The manager at HospiceCare North Northumberland provided an update to Alnwick Town Council last week.
Sue Gilbertson told the meeting: “Hospice at Home is still really our core business, it continues to grow.
“The challenge we face is that people are living longer with life-limiting conditions because medicine has become so fantastic.
“It’s not just about the last few days or weeks of people’s lives and that’s just going to continue to grow.”
Sue also spoke about the charity’s work in relation to dementia, a condition which is ‘growing scarily’ – figures estimate that the number of people living with dementia will have risen dramatically by 2030.
“People don’t see it as a terminal illness, but it absolutely is, although people can live with it for quite a long time,” said Sue, whose personal story about her father’s death from Alzheimer’s earlier this year features in the latest edition of HospiceCare’s Happenings magazine.
She also told the council about the charity’s project to deliver dementia and end-of-life care training to staff in care homes across north Northumberland.
HospiceCare needs to raise more than £525,000 this year and will receive just a 7.5 per cent donation from the NHS.
“There’s lots going on with our services and we are having to be two or three steps ahead of what’s happening both locally and nationally,” Sue added.
Representatives of Alnwick Area Friends of the Earth were at last week’s meeting to update town councillors on checks on air quality.
As previously reported by the Gazette, during June, the group monitored levels of air pollution in the town as part of a national campaign.
Diffusion tubes, which measure concentrations of nitrogen dioxide, were installed at 10 sites around the town for three weeks.
At last Thursday’s town-council meeting, the group’s Lisa Bellamy, who was joined by colleague Terry Smith, told members about why air pollution is a concern, the results and possible solutions.
The legal annual limit is 40 micrograms per cubic metre and while the results fell below this limit, some were in the 30 range. The reading at the Willowburn roundabout onto the A1 was 37.55.
“At first glance, it looks okay, because they are all below the 40 limit,” said Lisa.
“But it only represents a snapshot, the weather has an impact and we did our monitoring before the summer when tourists and visitors come to the town.”
Referring to ways to reduce it, such as improving footpaths, cycle routes and public transport, she added: “We feel we need to get ahead of the game in Alnwick.”
Town councillors have agreed a series of steps to monitor the Alnwick and Denwick Neighbourhood Plan.
Now the key document has been adopted, members want to ensure that there is monitoring of how it is being used and implemented.

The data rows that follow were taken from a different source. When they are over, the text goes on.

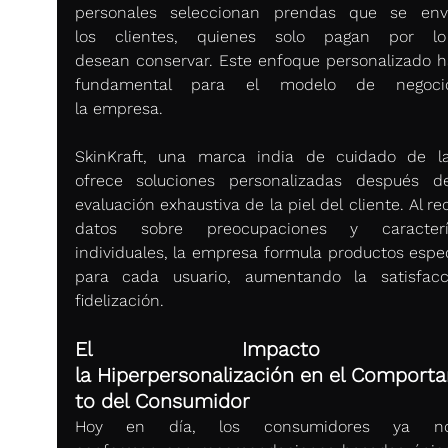
personales seleccionan prendas que se env
los clientes, quienes solo pagan por lo
desean conservar. Este enfoque personalizado ha
fundamental para el modelo de negoci
la empresa. 
SkinKraft, una marca india de cuidado de la 
ofrece soluciones personalizadas después d
evaluación exhaustiva de la piel del cliente. Al rec
datos sobre preocupaciones y característ
individuales, la empresa formula productos especí
para cada usuario, aumentando la satisfacc
fidelización. 
El Impacto d
la Hiperpersonalización en el Comport
to del Consumidor
Hoy en día, los consumidores ya n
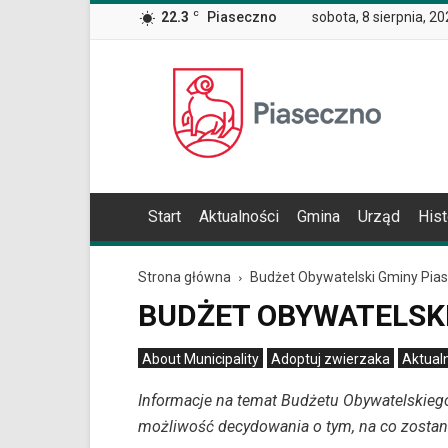
Wiadomość
22.3
C
Piaseczno
sobota, 8 sierpnia, 2
dla
użytkowników
czytników
Oficjalna
ekranowych
Znajdujesz
strona
się
Miasta
na
i
podstronie
Gminy
"Budżet
Piaseczno
Obywatelski
Start
Aktualności
Gmina
Urząd
Hist
Gminy
Piaseczno
|
Strona główna
Budżet Obywatelski Gminy Pia
Oficjalna
strona
BUDŻET OBYWATELSKI
Miasta
i
About Municipality
Adoptuj zwierzaka
Aktual
Gminy
Archiwum statystyk Mobile Alert
Piaseczno
Informacje na temat Budżetu Obywatelskieg
|
możliwość decydowania o tym, na co zostaną
Strona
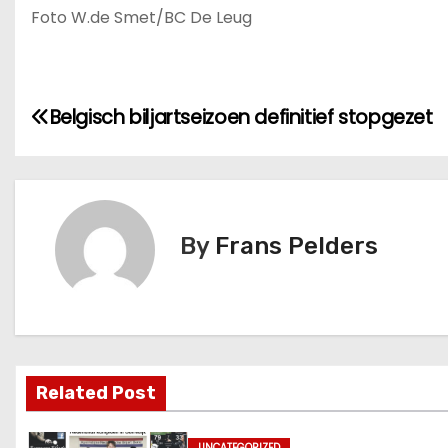
Foto W.de Smet/BC De Leug
Belgisch biljartseizoen definitief stopgezet
By
Frans Pelders
Related Post
UNCATEGORIZED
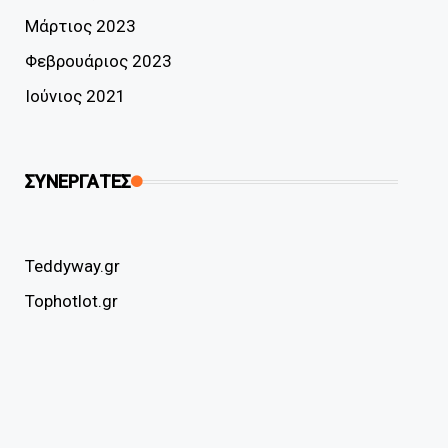
Μάρτιος 2023
Φεβρουάριος 2023
Ιούνιος 2021
ΣΥΝΕΡΓΑΤΕΣ
Teddyway.gr
Tophotlot.gr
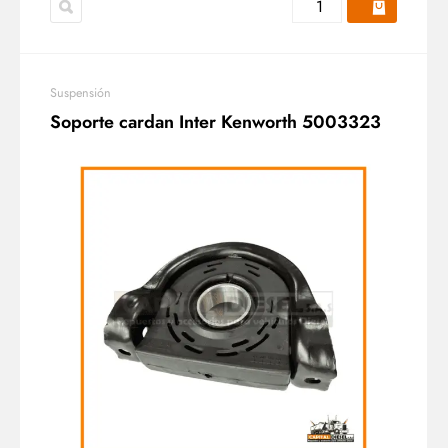
Suspensión
Soporte cardan Inter Kenworth 5003323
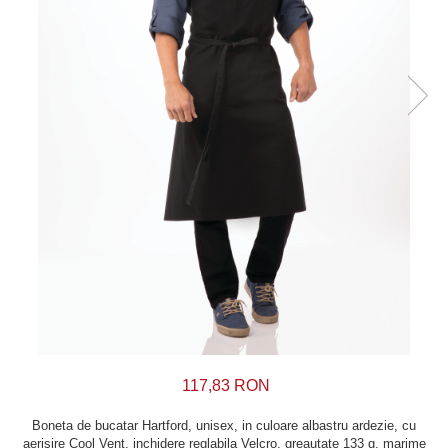
117,83 RON
Boneta de bucatar Hartford, unisex, in culoare albastru ardezie, cu
aerisire Cool Vent, inchidere reglabila Velcro, greautate 133 g, marime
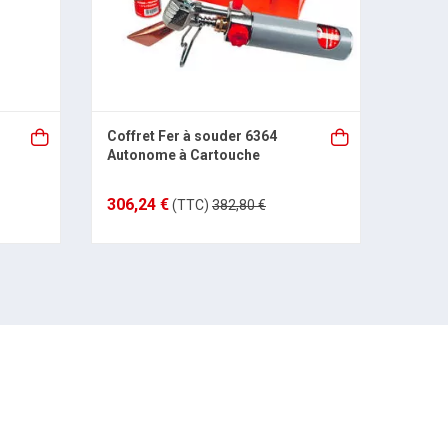
Coffret Fer à souder 6364
Pierr
Autonome à Cartouche
Recha
306,24 €
4,21 
(TTC)
382,80 €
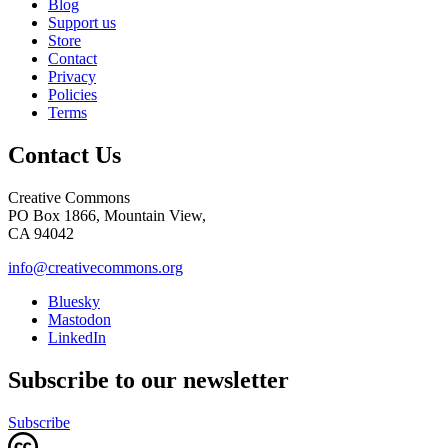
Blog
Support us
Store
Contact
Privacy
Policies
Terms
Contact Us
Creative Commons
PO Box 1866, Mountain View,
CA 94042
info@creativecommons.org
Bluesky
Mastodon
LinkedIn
Subscribe to our newsletter
Subscribe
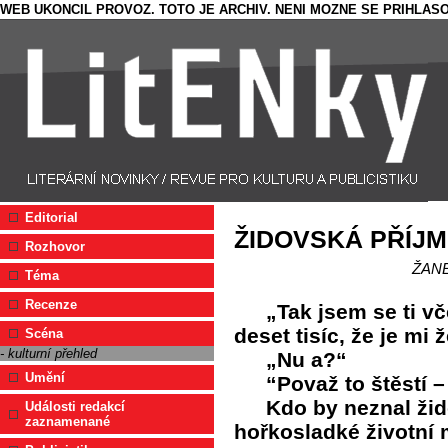
WEB UKONCIL PROVOZ. TOTO JE ARCHIV. NENI MOZNE SE PRIHLASO
Editorial
ŽIDOVSKÁ PŘÍJM
Rozhovor
ŽAN
Téma
Recenze
„Tak jsem se ti v
deset tisíc, že je mi
Scéna
- kulturní přehled
„Nu a?“
Umění
“Považ to štěstí –
Kdo by neznal ži
Události redakcí
zaznamenané
hořkosladké životní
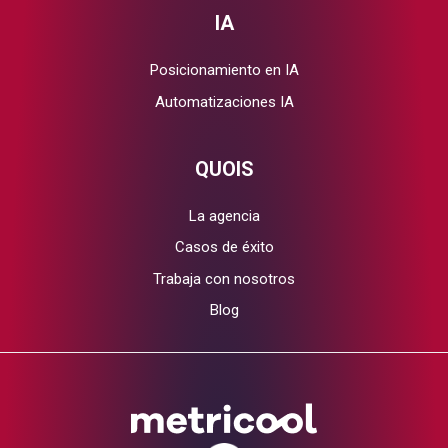
IA
Posicionamiento en IA
Automatizaciones IA
QUOIS
La agencia
Casos de éxito
Trabaja con nosotros
Blog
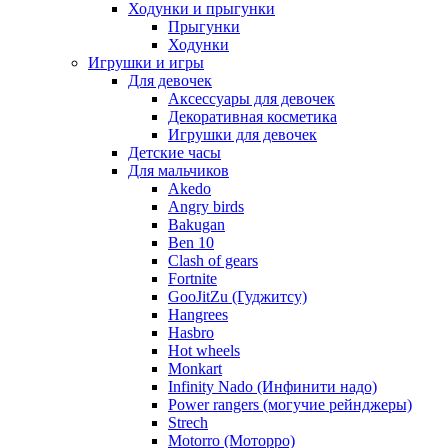
Ходунки и прыгунки
Прыгунки
Ходунки
Игрушки и игры
Для девочек
Аксессуары для девочек
Декоративная косметика
Игрушки для девочек
Детские часы
Для мальчиков
Akedo
Angry birds
Bakugan
Ben 10
Clash of gears
Fortnite
GooJitZu (Гуджитсу)
Hangrees
Hasbro
Hot wheels
Monkart
Infinity Nado (Инфинити надо)
Power rangers (могучие рейнджеры)
Strech
Motorro (Моторро)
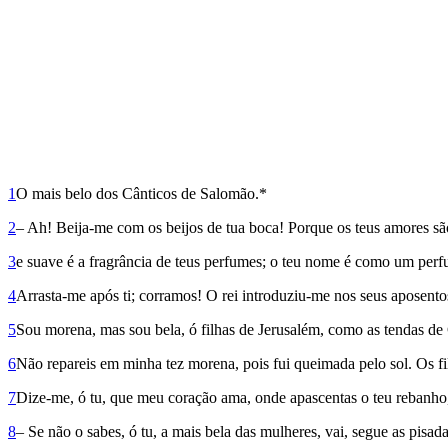
1
O mais belo dos Cânticos de Salomão.*
2
– Ah! Beija-me com os beijos de tua boca! Porque os teus amores sã
3
e suave é a fragrância de teus perfumes; o teu nome é como um perf
4
Arrasta-me após ti; corramos! O rei introduziu-me nos seus aposentos
5
Sou morena, mas sou bela, ó filhas de Jerusalém, como as tendas d
6
Não repareis em minha tez morena, pois fui queimada pelo sol. Os f
7
Dize-me, ó tu, que meu coração ama, onde apascentas o teu rebanho
8
– Se não o sabes, ó tu, a mais bela das mulheres, vai, segue as pisad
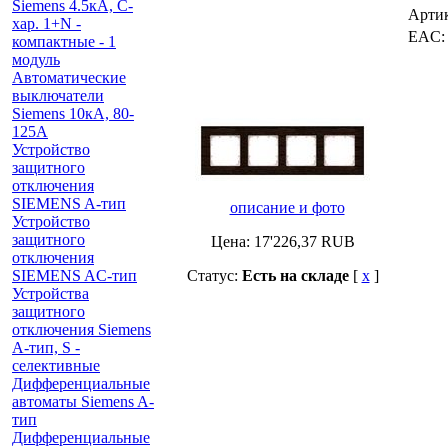
Siemens 4.5кА, C-
Арти
хар. 1+N -
EAC
компактные - 1
модуль
Автоматические
выключатели
Siemens 10кА, 80-
125A
Устройство
защитного
отключения
SIEMENS A-тип
описание и фото
Устройство
защитного
Цена:
17'226,37
RUB
отключения
SIEMENS AС-тип
Статус:
Есть на складе
[
x
]
Устройства
защитного
отключения Siemens
A-тип, S -
селективные
Дифференциальные
автоматы Siemens A-
тип
Дифференциальные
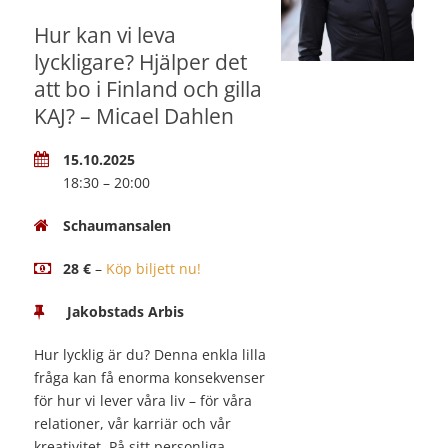
Hur kan vi leva
lyckligare? Hjälper det
att bo i Finland och gilla
KAJ? – Micael Dahlen
15.10.2025
18:30 – 20:00
Schaumansalen
28 €
–
Köp biljett nu!
Jakobstads Arbis
Hur lycklig är du? Denna enkla lilla
fråga kan få enorma konsekvenser
för hur vi lever våra liv – för våra
relationer, vår karriär och vår
kreativitet. På sitt personliga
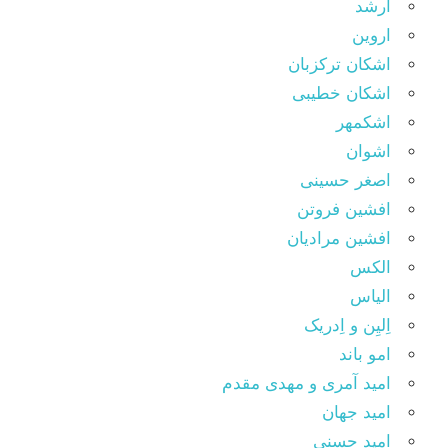
ارشد
اروین
اشکان ترکزبان
اشکان خطیبی
اشکمهر
اشوان
اصغر حسینی
افشین فروتن
افشین مرادیان
الکس
الیاس
اِلیِن و اِدریک
امو باند
امید آمری و مهدی مقدم
امید جهان
امید حسنی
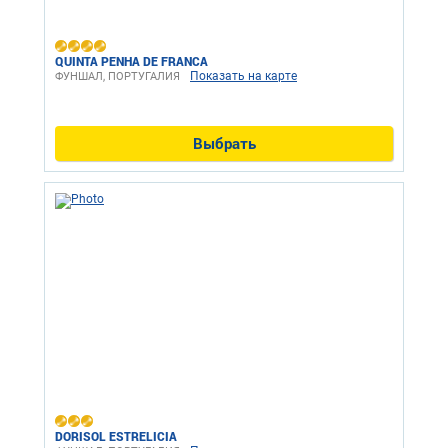
QUINTA PENHA DE FRANCA
Показать на карте
ФУНШАЛ, ПОРТУГАЛИЯ
Выбрать
DORISOL ESTRELICIA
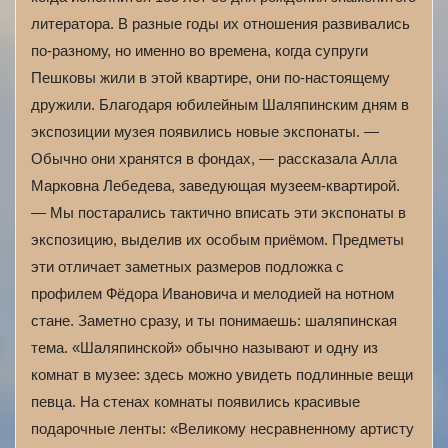
литератора. В разные годы их отношения развивались
по-разному, но именно во времена, когда супруги
Пешковы жили в этой квартире, они по-настоящему
дружили. Благодаря юбилейным Шаляпинским дням в
экспозиции музея появились новые экспонаты. —
Обычно они хранятся в фондах, — рассказала Алла
Марковна Лебедева, заведующая музеем-квартирой.
— Мы постарались тактично вписать эти экспонаты в
экспозицию, выделив их особым приёмом. Предметы
эти отличает заметных размеров подложка с
профилем Фёдора Ивановича и мелодией на нотном
стане. Заметно сразу, и ты понимаешь: шаляпинская
тема. «Шаляпинской» обычно называют и одну из
комнат в музее: здесь можно увидеть подлинные вещи
певца. На стенах комнаты появились красивые
подарочные ленты: «Великому несравненному артисту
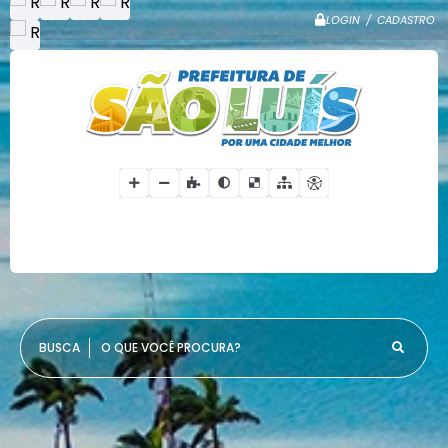
LOGIN / CADASTRO
O QUE VOCÊ PROCURA?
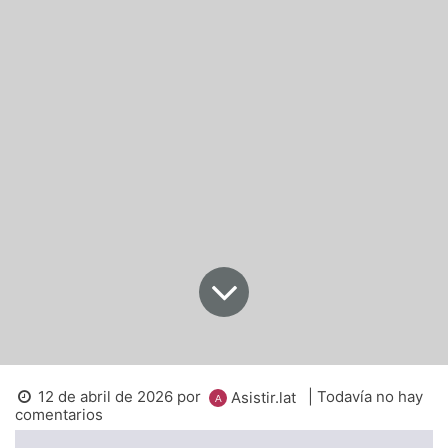
12 de abril de 2026
por
| Todavía no hay
Asistir.lat
comentarios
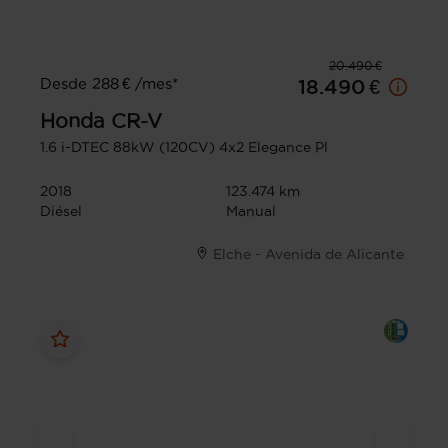
20.490 €
Desde 288 € /mes*
18.490 €
Honda
CR-V
1.6 i-DTEC 88kW (120CV) 4x2 Elegance Pl
2018
123.474 km
Diésel
Manual
Elche - Avenida de Alicante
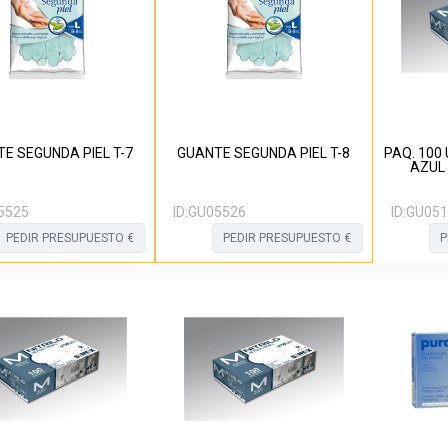
E SEGUNDA PIEL T-7
GUANTE SEGUNDA PIEL T-8
PAQ. 100 
AZUL 
5525
ID:
GU05526
ID:
GU051
PEDIR PRESUPUESTO €
PEDIR PRESUPUESTO €
P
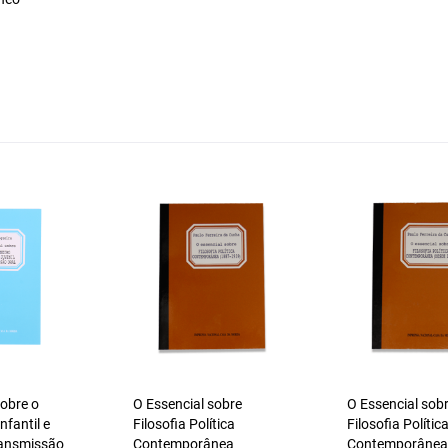
sobre o
O Essencial sobre
O Essencial sob
nfantil e
Filosofia Política
Filosofia Polític
ransmissão
Contemporânea
Contemporânea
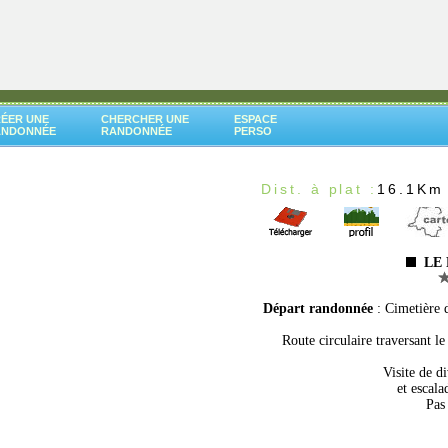
ÉER UNE
CHERCHER UNE
ESPACE
ANDONNÉE
RANDONNÉE
PERSO
Dist. à plat :
16.1Km
LE 
Départ randonnée
: Cimetière 
Route circulaire traversant l
Visite de d
et escala
Pas 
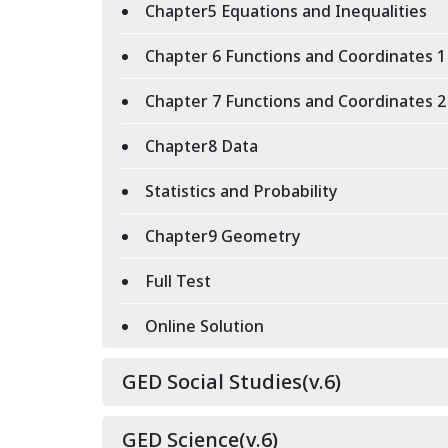
Chapter5 Equations and Inequalities
Chapter 6 Functions and Coordinates 1
Chapter 7 Functions and Coordinates 2
Chapter8 Data
Statistics and Probability
Chapter9 Geometry
Full Test
Online Solution
GED Social Studies(v.6)
GED Science(v.6)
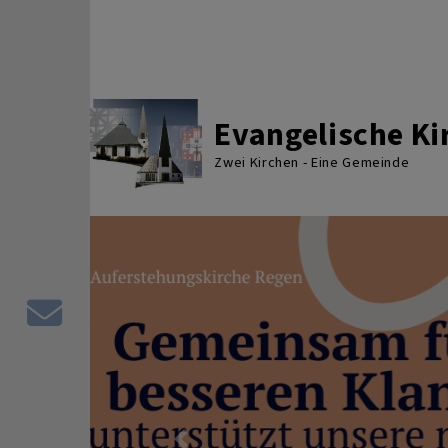
Direkt zum Inhalt
Evangelische K
Zwei Kirchen - Eine Gemeinde
Kontaktformular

The council agreed to undertake a review when the county’s core strategy is in place or earlier if the council deems it appropriate.
Council officers will also monitor planning decisions in the area and produce an annual report, while a new steering group will be convened to review community action proposals.
Members have agreed to set up working groups with the goal of trying to influence a number of priority schemes in Alnwick.
The six key issues and the aims in relation to them are as follows: Bus station – to secure improvements and reduce anti-social behaviour;
Community hub at the Playhouse – to understand the proposals and inform/influence the scheme;
Youth services – to form a view on the best way of delivering youth services in Alnwick;
Lindisfarne school site – to consider future possibilities, prior to the preparation of any masterplanning exercise to inform the development brief;
Willowburn Trading Estate – to look to secure opportunities for the retention of employment, reinvestment and improvements;
Vacant premises – to understand the current position and consider solutions.
On the latter issue, members heard that the McCarthy and Stone units on Bondgate Without are being sold with the buyers looking to open a physiotherapy clinic.